++++ Quoted passage

The state and regional governments were all members of the Under2 Coalition, a network coordinated by The Climate Group. Their statement “cited research from the Global Commission on the Economy and Climate that moving to a zero-emission future can deliver economic benefits of $26 trillion through to 2030, create 65 million new low-carbon jobs, and avoid 700,000 premature deaths from air pollution,” Ethical Corp says.
If those investments go the right way, they could make 2019 the year when global carbon emissions peaked before going into permanent decline, writes Martyn Link, chief strategy officer at Wood, an engineering consultancy that has diversified from oilfield services into cleaner energy sources. In a post for Greentech Media—a news outlet affiliated with analyst firm Wood Mackenzie, which is in turn associated with Wood—Link calls for a five-step plan that maintains energy security, accelerates clean technology investments, delivers incentives for decarbonization, builds sustainable urban environments, and supports flexible, integrated communities that reflect a potential “transformative shift” to remote work and home offices.

++++++++

Try it:
Reproduce the passage about zero-emission investment between "The state and" and "Ethical Corp says.", inclusive. Rely only on the passage about zero-emission investment.

++++ Stored data

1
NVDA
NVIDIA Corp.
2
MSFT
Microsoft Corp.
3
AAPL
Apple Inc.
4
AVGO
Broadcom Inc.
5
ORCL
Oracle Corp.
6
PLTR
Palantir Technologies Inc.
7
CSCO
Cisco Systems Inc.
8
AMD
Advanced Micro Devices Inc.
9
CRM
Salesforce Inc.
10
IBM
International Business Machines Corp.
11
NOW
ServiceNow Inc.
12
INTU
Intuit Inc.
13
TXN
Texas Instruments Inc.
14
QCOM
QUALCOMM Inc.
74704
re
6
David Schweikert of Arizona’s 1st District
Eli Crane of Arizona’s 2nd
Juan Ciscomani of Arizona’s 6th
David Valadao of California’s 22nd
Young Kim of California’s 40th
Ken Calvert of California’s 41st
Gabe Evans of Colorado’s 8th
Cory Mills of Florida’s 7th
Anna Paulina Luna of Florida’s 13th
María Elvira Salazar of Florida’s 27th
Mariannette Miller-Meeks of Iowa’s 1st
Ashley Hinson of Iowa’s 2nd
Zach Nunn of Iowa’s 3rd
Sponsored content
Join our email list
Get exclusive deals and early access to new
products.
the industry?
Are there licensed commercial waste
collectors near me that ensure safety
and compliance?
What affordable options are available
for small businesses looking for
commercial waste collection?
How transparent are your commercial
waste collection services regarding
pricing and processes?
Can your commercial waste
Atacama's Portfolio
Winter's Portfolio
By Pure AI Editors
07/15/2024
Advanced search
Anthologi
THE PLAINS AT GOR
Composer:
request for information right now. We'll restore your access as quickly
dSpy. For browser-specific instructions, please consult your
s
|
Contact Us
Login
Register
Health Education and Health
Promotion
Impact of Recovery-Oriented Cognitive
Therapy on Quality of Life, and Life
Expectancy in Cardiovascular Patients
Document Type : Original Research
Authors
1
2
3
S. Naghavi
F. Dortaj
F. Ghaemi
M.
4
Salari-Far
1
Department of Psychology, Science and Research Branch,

++++++++

Response:
The state and regional governments were all members of the Under2 Coalition, a network coordinated by The Climate Group. Their statement “cited research from the Global Commission on the Economy and Climate that moving to a zero-emission future can deliver economic benefits of $26 trillion through to 2030, create 65 million new low-carbon jobs, and avoid 700,000 premature deaths from air pollution,” Ethical Corp says.